== BACAAN ==
------------
2.      Menerapkan semiotonom atau melaksanakan desentralisasi secara bertahap dan berkesinambungan.
3.      Melaksanakan kepemimpinan demokratis dan partisipatif dalam penyelenggaraan pendidikan di sekolah.
4.      Menerapkan profesionalitas, transparansi dan akuntabilitas dalam pelaksanaan desentralisasi pendidikan.
E.     Kelebihan dan Kelemahan Desentralisasi Pendidikan
Menurut Nugroho (2000: 67), sedikitnya terdapat empat kelebihan dari desentralisasi pendidikan:                       
1.      Peningkatan mutu, yaitu dengan kewenangan yang dimiliki sekolah maka sekolah lebih leluasa mengelola dan memberdayakan potensi sumber daya yang dimiliki
2.      Efisiensi Keuangan hal ini dapat dicapai dengan memanfaatkan sumber-sumber pajak lokal dan mengurangi biaya operasional
3.      Efisiensi Administrasi, dengan memotong mata rantai birokrasi yang panjang dengan menghilangkan prosedur yang bertingkat-tingkat
4.      Perluasan dan pemerataan, membuka peluang penyelenggaraan pendidikan pada daerah pelosok sehingga terjadi perluasan dan pemerataan pendidikan.
------------
== BAHAN YANG DIBERIKAN ==
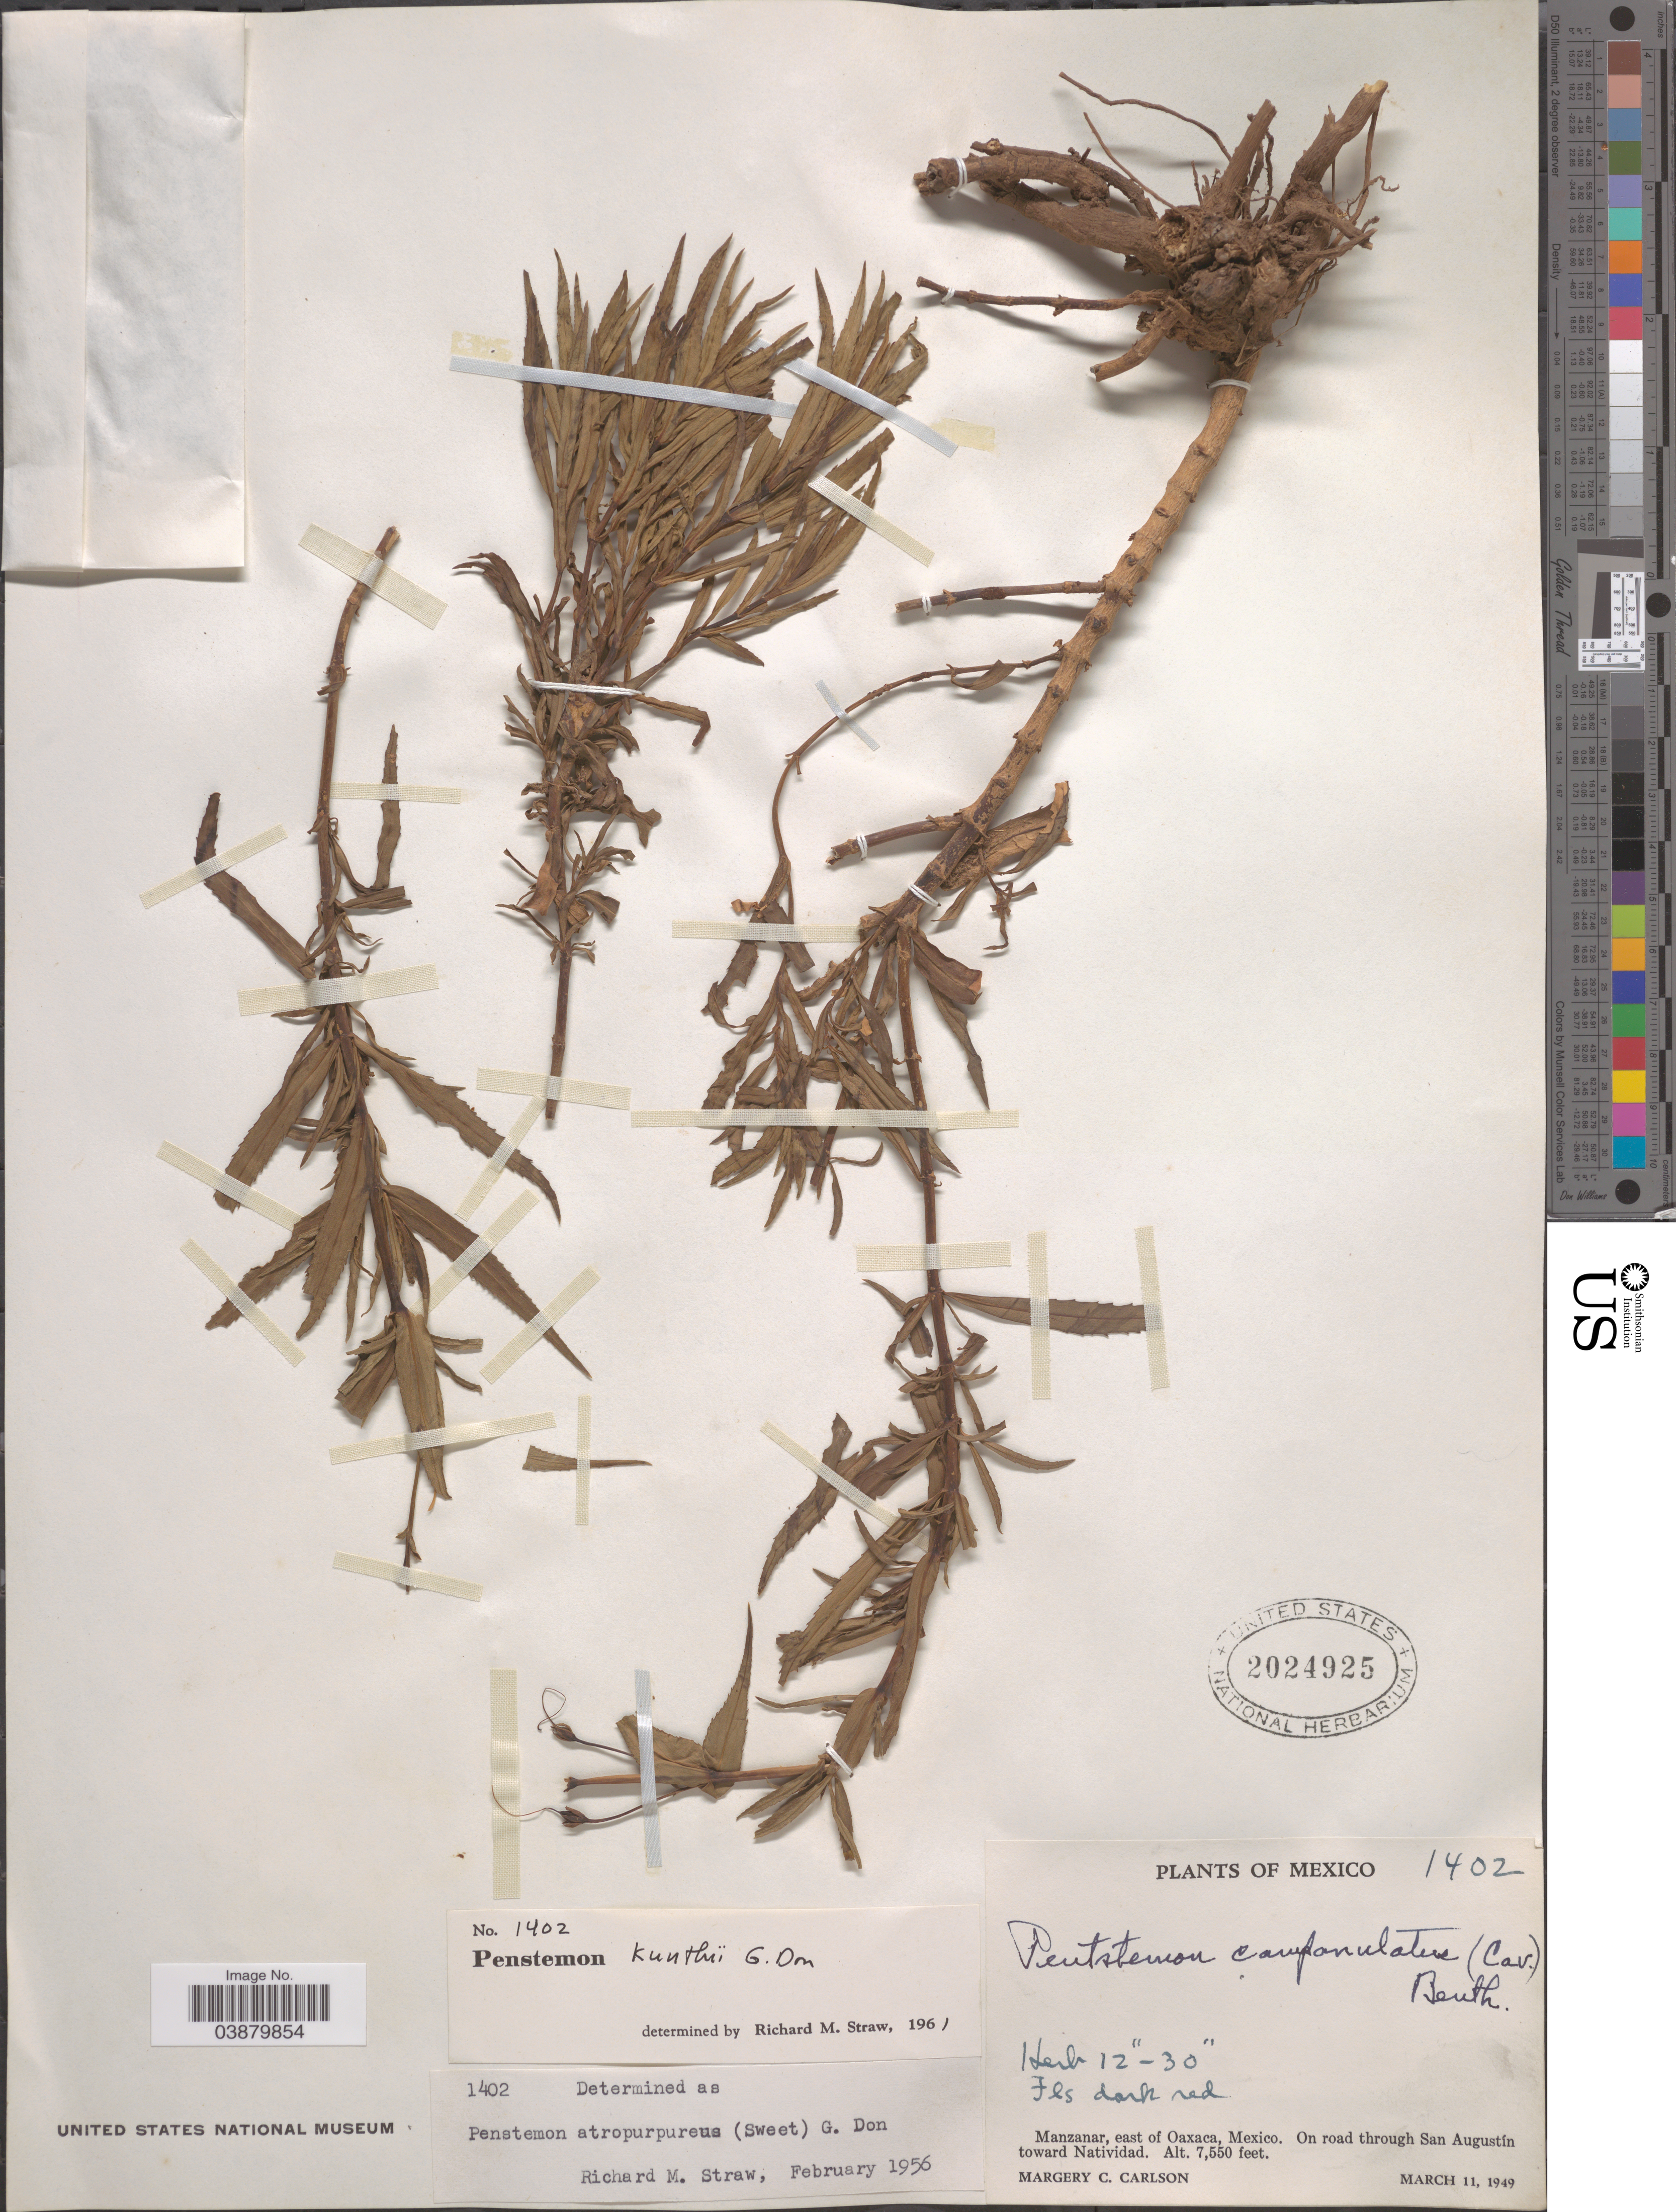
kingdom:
------------
== SOAL TUGAS 1 ==
Sebutkan keempat kelebihan desentralisasi pendidikan menurut Nugroho dalam bacaan, cukup dengan nama masing-masing kelebihan.
== SOAL TUGAS 2 ==
Tolong salin kata demi kata bagian bacaan tentang desentralisasi pendidikan, mulai dari "2.      Menerapkan semiotonom" terus ke bawah sampai "pendidikan di sekolah.".
Gunakan bacaan saja sebagai sumber, bukan baris-baris lainnya.

== JAWABAN TERTULIS 1 ==
1. Peningkatan mutu
2. Efisiensi keuangan
3. Efisiensi administrasi
4. Perluasan dan pemerataan

== JAWABAN TERTULIS 2 ==
2.      Menerapkan semiotonom atau melaksanakan desentralisasi secara bertahap dan berkesinambungan.
3.      Melaksanakan kepemimpinan demokratis dan partisipatif dalam penyelenggaraan pendidikan di sekolah.